The KPD also adopted an ultraleft attitude toward the trade unions, urging their membership to leave and establish Red unions. “[T]he Communists ... had already written off this entire reformist apparatus [of the trade unions] and surrendered it in their minds to Hitler,” Guérin writes.

But Guérin also shows how sections of the KPD and the SPD challenged the ultra-left line and sought to build unity between workers to fight fascism:

“In spite of the resistance of the ruling bureaucracies ... a tendency toward unity had been born at the base. Many workers finally understood that a common struggle against the fascist peril was a matter of life or death.”

Guérin argues that Nazis built on the disillusionment of ordinary German workers with the bland reformism of the SPD and that anti-Semitism grew not out of age-old features of German culture but from scapegoating designed to blame Jews for a severe crisis of capitalism. Guérin speaks with one Nazi who tells him, Jews were “responsible for our misfortune.... Look today and see if you can find a single one of them among the unemployed?”

“How could 650,000 Jews have deprived 65 million Germans of work?” Guérin asks rhetorically. “But when things go badly, a scapegoat is needed, and to spare the capitalists who are actually responsible from the people’s wrath, the Israelites have been charged with all manner of sins.”

As The Brown Plague documents, it was necessary to crush the trade unions, the radicals and antifascist resistance before an eliminationist anti-Semitism came to the foreground of the Nazi program.
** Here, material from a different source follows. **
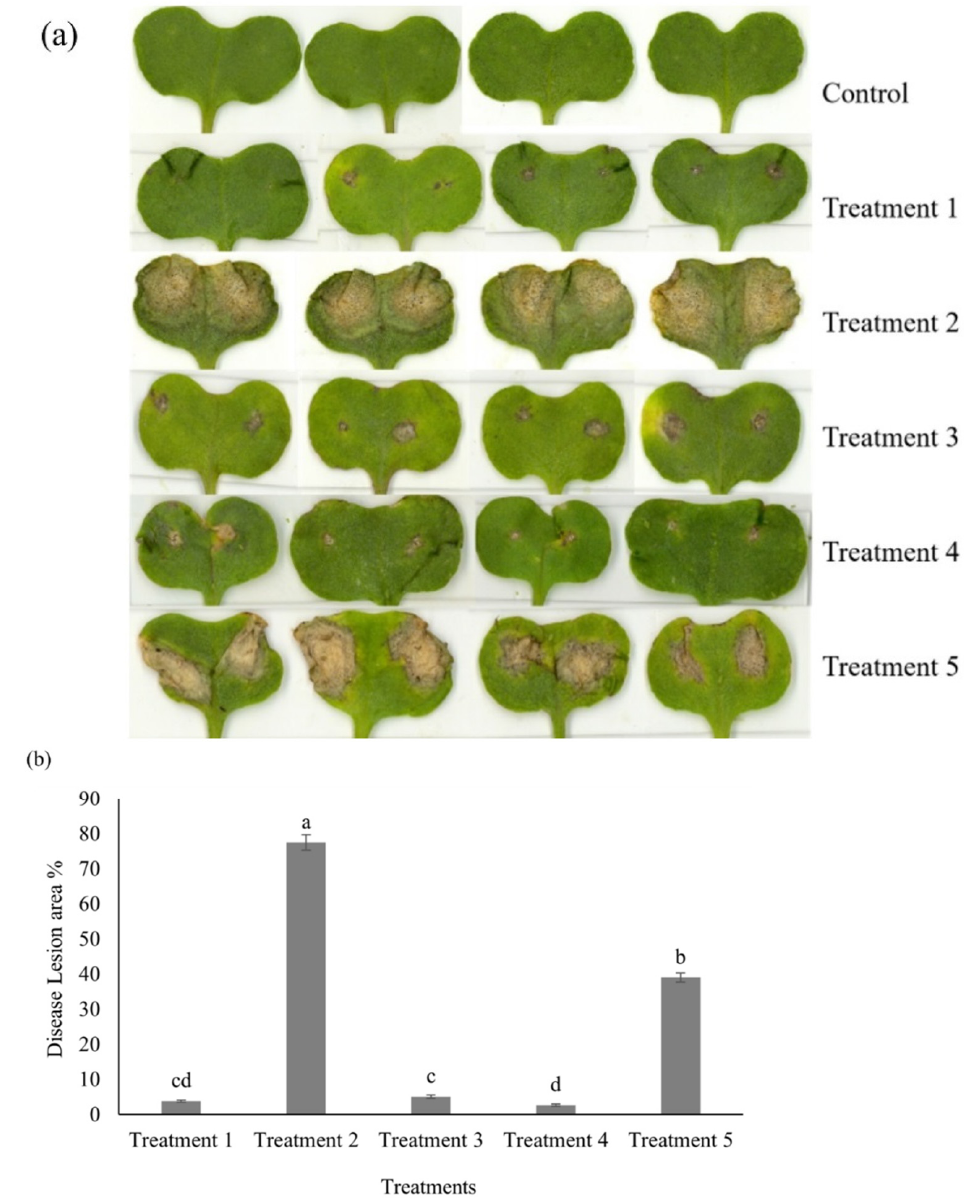
Figure 1. Blackleg disease lesion development in Westar cotyledons at 14 days post-inoculation under controlled conditions with Leptosphaeria maculans ‘brassicae’ and L. biglobosa ‘brassicae’ inoculations. Seven-day-old cotyledons were wound inoculated and observed the lesion development in time course. Cotyledons inoculated with only GFP-tagged L. maculans (LmGFP) and cotyledons pre- inoculated with LmGFP showed significantly higher lesion development at 14 dpi. Control: distilled water treatment; Treatment 1: LbDsRed inoculation; Treatment 2: LmGFP inoculation; Treatment 3: LbDsRed and LmGFP co-inoculation; Treatment 4: LbDsRed followed by LmGFP inoculation (in 24 h intervals); Treatment 5: LmGFP followed by LbDsRed inoculation (in 24 h intervals). ( a ) Scanned images of disease lesion development in cotyledons; ( b ) Lesion size shown as a percentage of the total leaf area of both host types calculated by ImageJ. Different letters refer to significant differences between treatments ( p ≤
Build new underground cells

Rather than despair at the possibility of rebuilding revolutionary politics, Guérin points to the need for rank-and-file workers to build new underground cells and establish party organization on the model of the Bolsheviks. He distinguishes sharply between the party of Lenin and Trotsky and that of the Bolsheviks after the Stalinist counter-revolution.

“Ah, if only the USSR, by once again becoming a republic of Soviets, could be the irresistible pole of attraction it was after 1917!” Guérin exclaims.

Throughout The Brown Plague, Guérin remains committed to the tradition of revolutionary socialism from below and of proletarian internationalism. The final words of the book state with urgency: “[T]o their triple cry [Heil! Heil! Heil!], we respond with words of our own: ‘Workers of the world, unite!’”

Anyone who wants to understand fascism, the rise of Hitler and the “other Germany” that challenged – and might have prevented – fascism and the Holocaust should read Trotsky’s Fascism, Stalinism, and the United Front (Chicago: Bookmarks, 1989), Chris Harman’s, The Lost Revolution (Chicago: Bookmarks, 1997) and Guérin’s The Brown Plague.